Freeze only occurs on some devices.
Freeze is not related to a specific Android version - has been recorded on 2.1 and 3.2.1, among others.
Freeze is not related to use of the NDK.
Freeze is not related to a single programming practice (order of buffering, file types, etc)
My question is pretty simple. Is there a workaround for this issue? If you can't prevent it, is there a way to fail elegantly and prevent the whole device being bricked?
In the case of my game the "waitForCondition" problem has been noticed on Samsung Galaxy S (Android 2.3.3). Of course I don't know if the issue has been noticed on different devices, but probably the problem exists there too. Fortunately I was able to reproduce it as one of my friends has got the device and he was kind enough to lent me one for a week.
In my case the game is practically all written in Java (few calls through NDK to OpenGL functions), so I'm not really sure if this will apply to your problem too.
Anyway it seems that the problem is somehow related to OpenGL internal buffers. In the code presented below the line which has been commented out (1) has been changed to (2) - manual config selection. I didn't test it thoroughly yet, but since that change I haven't noticed any freezes, so there is a hope..
UPDATE 1: As an additional info, I think I read somewhere that somebody had the same problem with his CPU gets pegged and his solution was to set up all the OpenGL Surface components to 8 bits (alpha component too) rather than 565 or 4 bits (I don't remember exactly what was the faulty configuration)

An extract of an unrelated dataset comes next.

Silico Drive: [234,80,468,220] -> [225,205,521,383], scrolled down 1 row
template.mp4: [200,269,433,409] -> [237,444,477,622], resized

UPDATE 2: Also one may consider to use the following implementation of the EGLConfigChooser: GdxEglConfigChooser.java. If this doesn't help eventually use the approach presented in GLSurfaceView20.java.

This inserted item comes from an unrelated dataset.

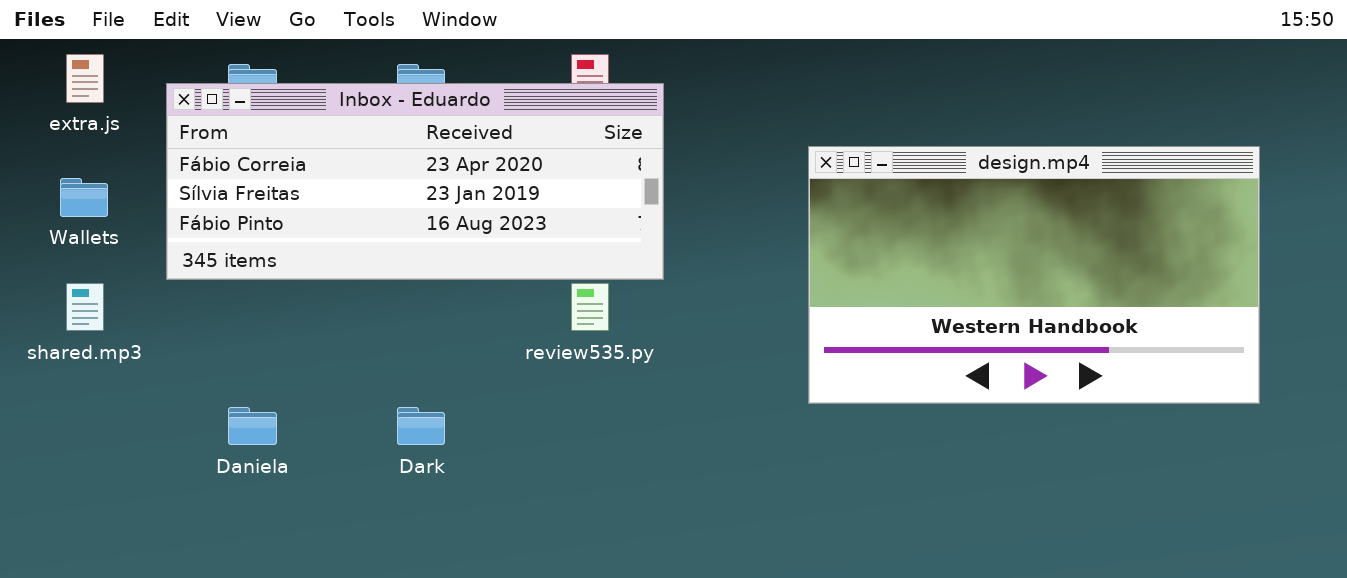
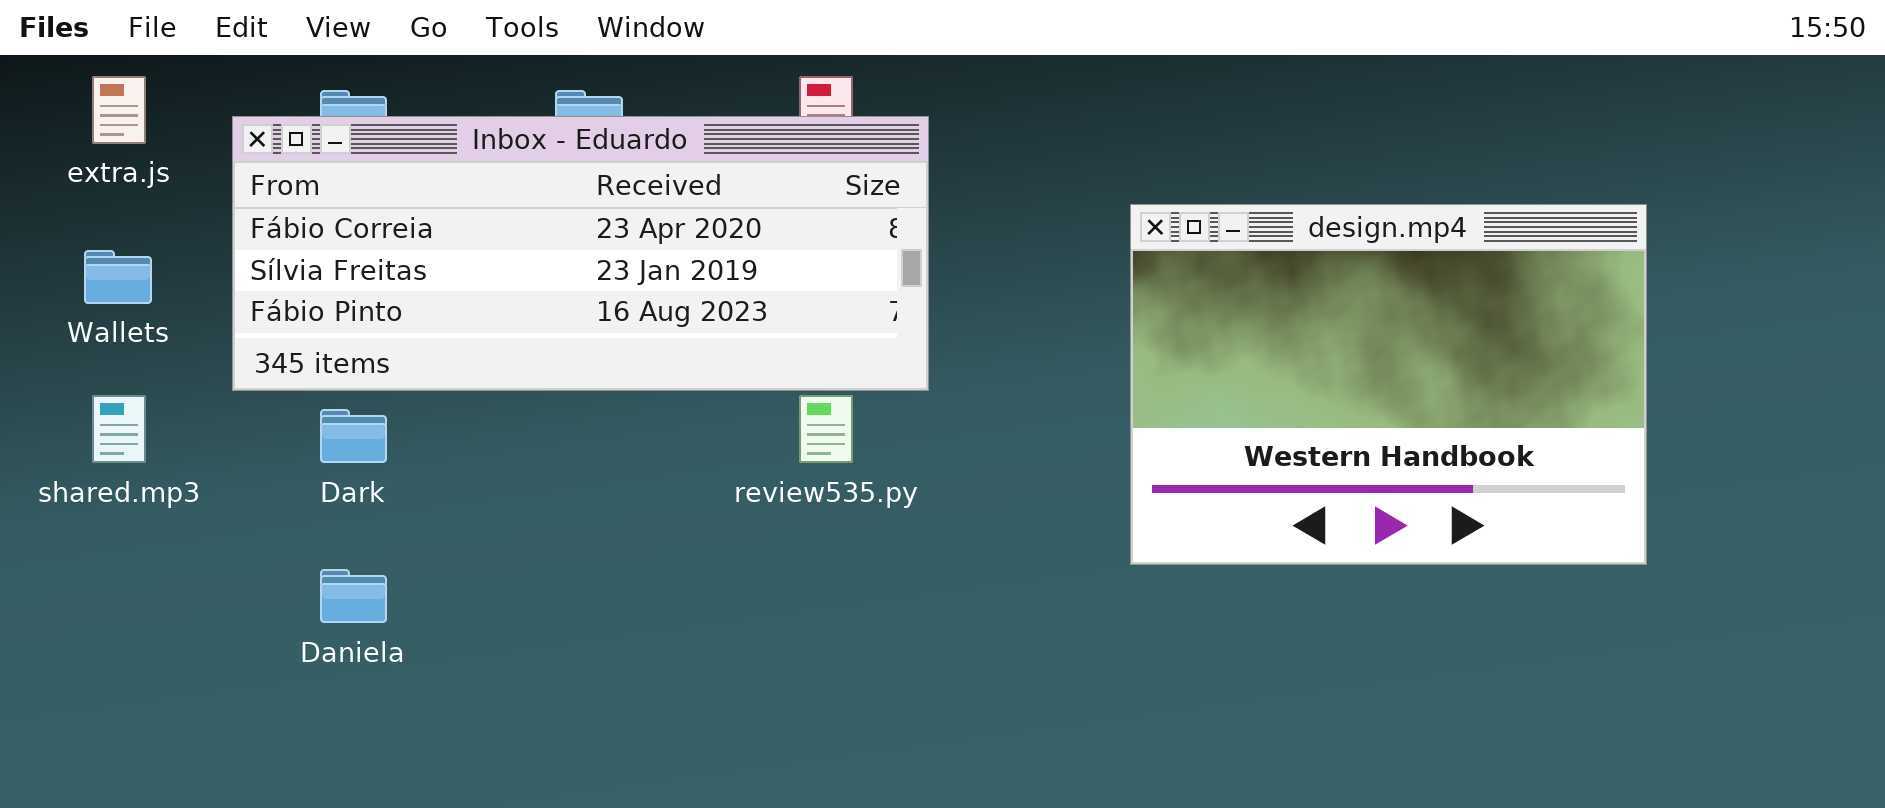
design.mp4: [808,146,1260,404] -> [1130,204,1647,565], resized
Dark: [397,407,445,445] -> [320,409,387,463], moved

UPDATE 3: Additionally simplifying the program shaders as much as it's possible helped a bit too.
// in Activity...
glView = new GLSurfaceView(this);
glView.setEGLContextClientVersion(2); // OpenGL ES 2.0
// glView.setEGLConfigChooser(false); // (1) false - no depth buffer
glView.getHolder().setFormat(PixelFormat.TRANSLUCENT);
glView.setEGLConfigChooser(8,8,8,8,0,0); // (2) TODO: crashes on devices which doesn't support this particular configuration
glView.setRenderer(new MyRenderer(this));
Increasing the virtual memory of the device lowers the occurrences in which this issue happens. Of course this is not an option unless you are the manufacturer of the device.